The cache directory can be configured in a .xmlresolver.properties
file or via
system properties. In these examples, we’ve got the cache in $HOME/.xmlresolver/cache
.
First, we can inspect the default settings:
$ java -jar xmlresolver-cachectrl.jar inspect
Cache directory: /usr/local/share/xmlresolver/cache
Cache exclude ^file:
Cache exclude ^jar:file:
Cache exclude ^classpath:
Cache include .*
Files: 0.00 bytes in 0 entries
Limits: 10.00mb, 1000 entries, delete wait 7d
The last pattern .*
is the default pattern. You can’t delete that one, but you can
add your own pattern matching .*
if you wish to provide different defaults.
Next, let’s update the cache so that it will store DocBook and JATS resources differently:
$ java -jar xmlresolver-cachectrl.jar create -pattern:"https://.*docbook\.org" -size 10k -space 100m
Cache directory: /usr/local/share/xmlresolver/cache
Cache exclude ^file:
Cache exclude ^jar:file:
Cache exclude ^classpath:
Cache include https://.*docbook\.org/
Files: 0.00 bytes in 0 entries
Limits: 100.00mb, 10240 entries, delete wait 7d
Cache include .*
Files: 0.00 bytes in 0 entries
Limits: 10.00mb, 1000 entries, delete wait 7d
This allows up to 10,240 resources occupying at most 100mb of space to be cached from URIs that match “https://.*docbook.org”. That will include both docbook.org and cdn.docbook.org.
For JATS, let’s try this:
$ java -jar xmlresolver-cachectrl.jar create -pattern:https://jats.nlm.nih.gov/ -size 2k -space 20m -age 30d -delete 1d
Cache directory: /usr/local/share/xmlresolver/cache
Cache exclude ^file:
Cache exclude ^jar:file:
Cache exclude ^classpath:
Cache include https://.*docbook\.org/
Files: 0.00 bytes in 0 entries
Limits: 100.00mb, 10240 entries, delete wait 7d
Cache include https://jats.nlm.nih.gov/
Files: 0.00 bytes in 0 entries
Limits: 20.00mb, 2048 entries, delete wait 1d, max age: 30d
Cache include .*
Files: 0.00 bytes in 0 entries
Limits: 10.00mb, 1000 entries, delete wait 7d
The JATS portion of the cache will only keep deleted resources for 1 day and will only keep any resource for 30 days.

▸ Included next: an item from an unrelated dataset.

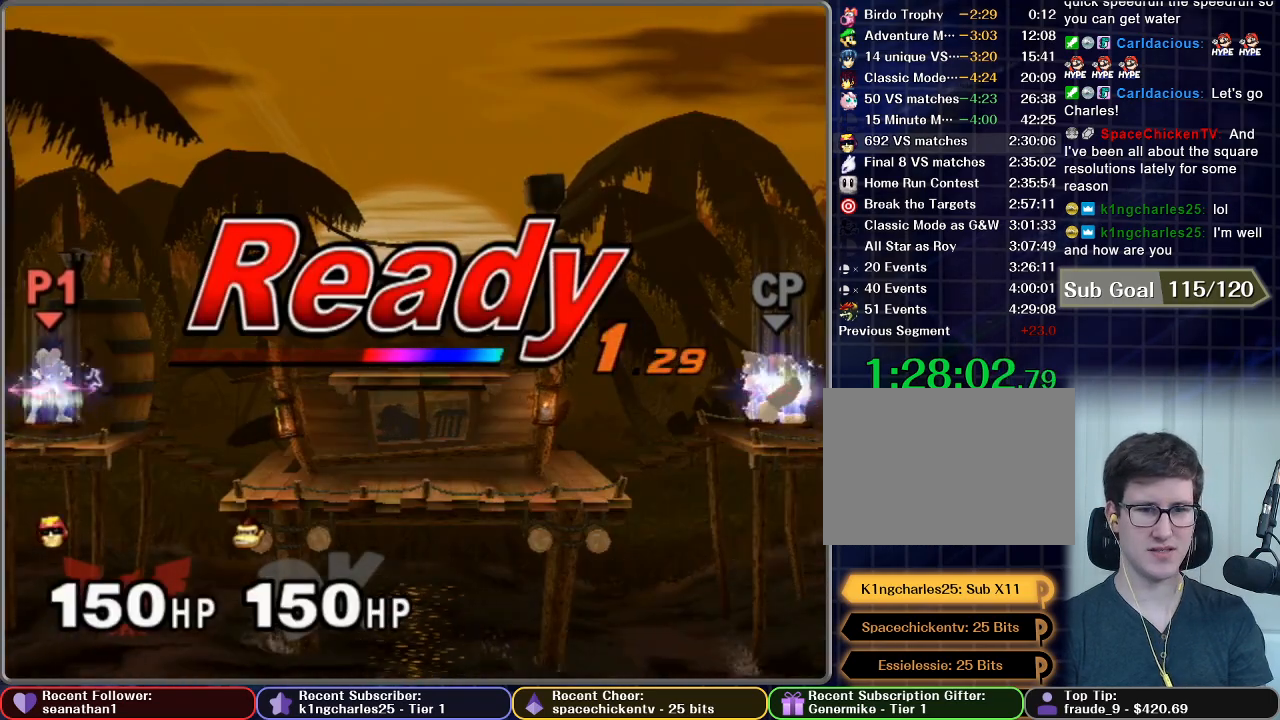
{"buttons": [], "left_stick": "center", "right_stick": "center", "button_events": []}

Let’s use this cache for a while and accumulate some documents in it. An easy way to do this is with the SampleApp.
After parsing and styling a few documents, we see:
$ java -jar xmlresolver-cachectrl.jar inspect
Cache directory: /usr/local/share/xmlresolver/cache
Cache exclude ^file:
Cache exclude ^jar:file:
Cache exclude ^classpath:
Cache include https://.*docbook\.org/
Files: 0.00 bytes in 0 entries
Limits: 100.00mb, 10240 entries, delete wait 7d
Cache include https://jats.nlm.nih.gov/
Files: 0.00 bytes in 0 entries
Limits: 20.00mb, 2048 entries, delete wait 1d, max age: 30d
Cache include .*
Files: 3.19mb in 126 entries
Limits: 10.00mb, 1000 entries, delete wait 7d
It’s worth noting that these statistics are imperfect. The cache doesn’t really keep track of which pattern matched, so these statistics are created by testing the cached documents against the patterns.

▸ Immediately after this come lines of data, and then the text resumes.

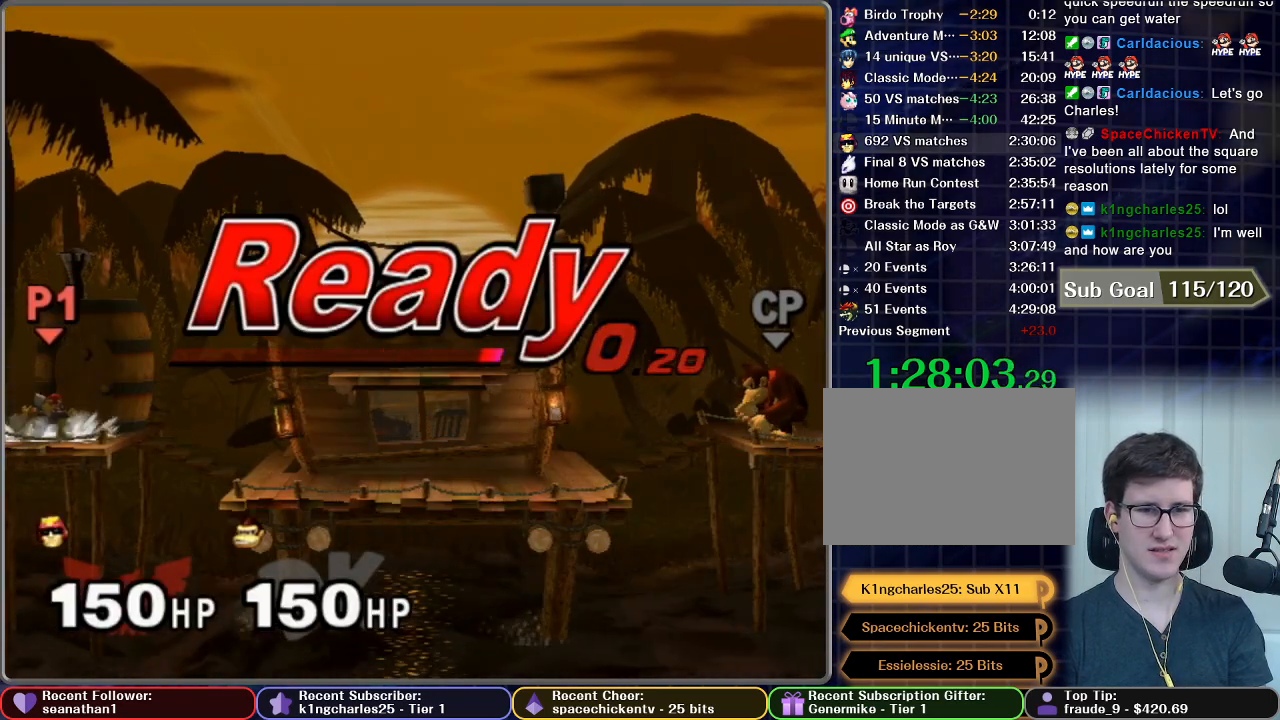
{"buttons": ["A"], "left_stick": "down", "right_stick": "center", "button_events": [[450, "A", "down"]]}
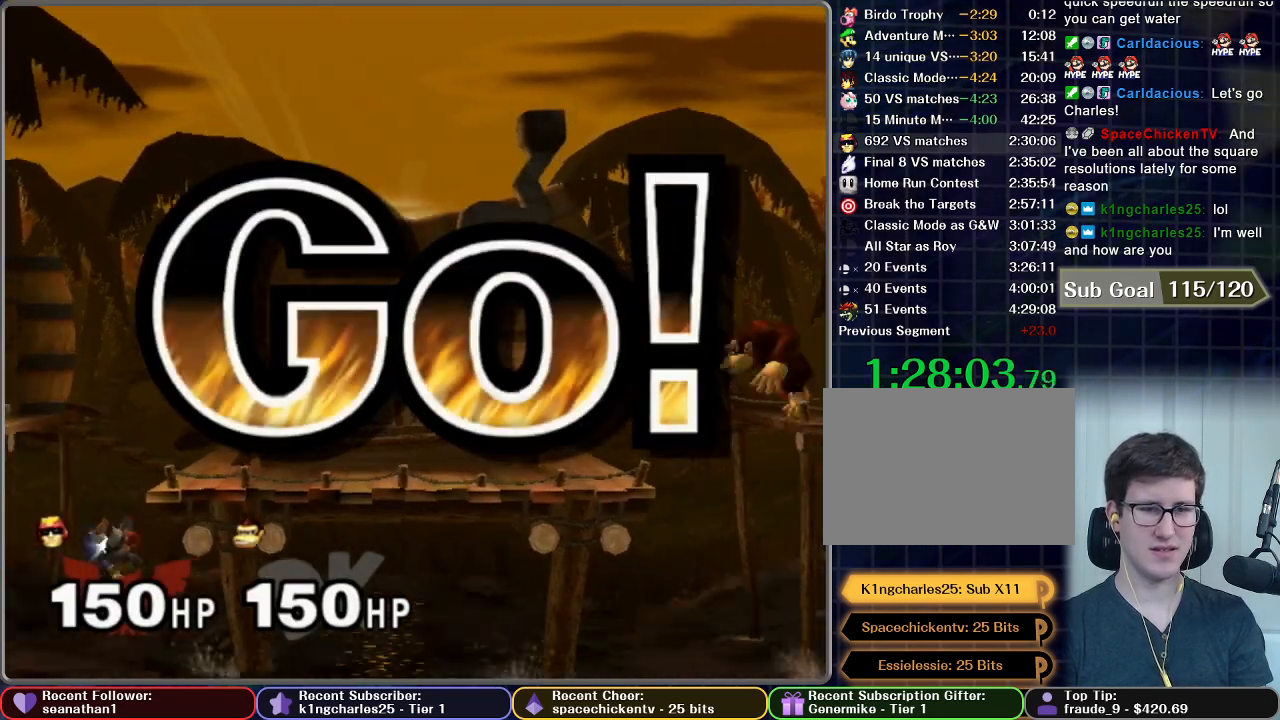
{"buttons": ["A"], "left_stick": "center", "right_stick": "center", "button_events": []}
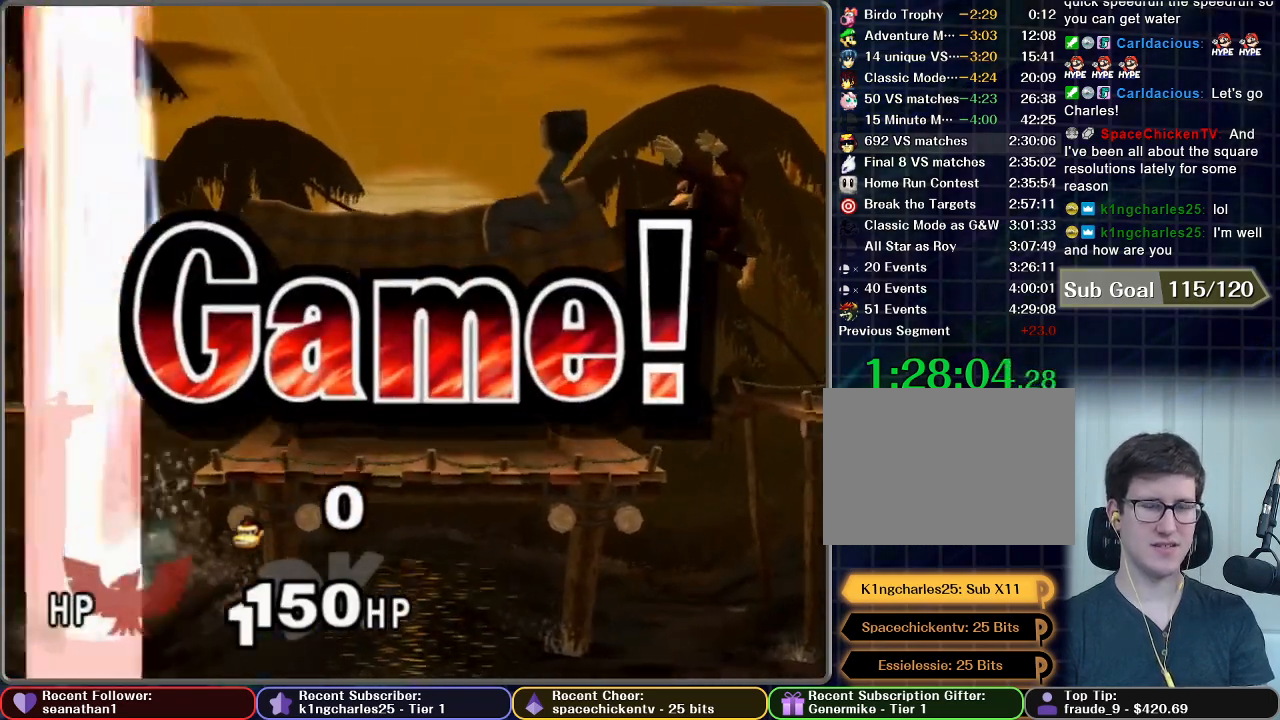
{"buttons": ["A"], "left_stick": "center", "right_stick": "center", "button_events": []}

In the case of “.*”, everything matches. In the case of “public” entries, there isn’t a URI to match against.
To see what files have been cached, you can show them:
$ java -jar xmlresolver-cachectrl.jar show
Cache directory: /usr/local/share/xmlresolver/cache
system https://jats.nlm.nih.gov/articleauthoring/1.2/JATS-articleauthoring1.dtd
system https://jats.nlm.nih.gov/articleauthoring/1.2/JATS-articleauthcustom-modules1.ent
public -//NLM//DTD JATS (Z39.96) Article Authoring DTD-Specific Modules v1.2 20190208//EN
system https://jats.nlm.nih.gov/articleauthoring/1.2/JATS-modules1.ent
…
uri https://cdn.docbook.org/release/xsltng/current/xslt/locale/cs.xml
uri https://cdn.docbook.org/release/xsltng/current/xslt/transforms/60-annotations.xsl
uri https://cdn.docbook.org/release/xsltng/current/xslt/transforms/70-xlinkbase.xsl
uri https://cdn.docbook.org/release/xsltng/current/xslt/modules/templates.xml
126 entries
You can limit the results with a regular expression:
$ java -jar xmlresolver-cachectrl.jar show -r:".*\.dtd"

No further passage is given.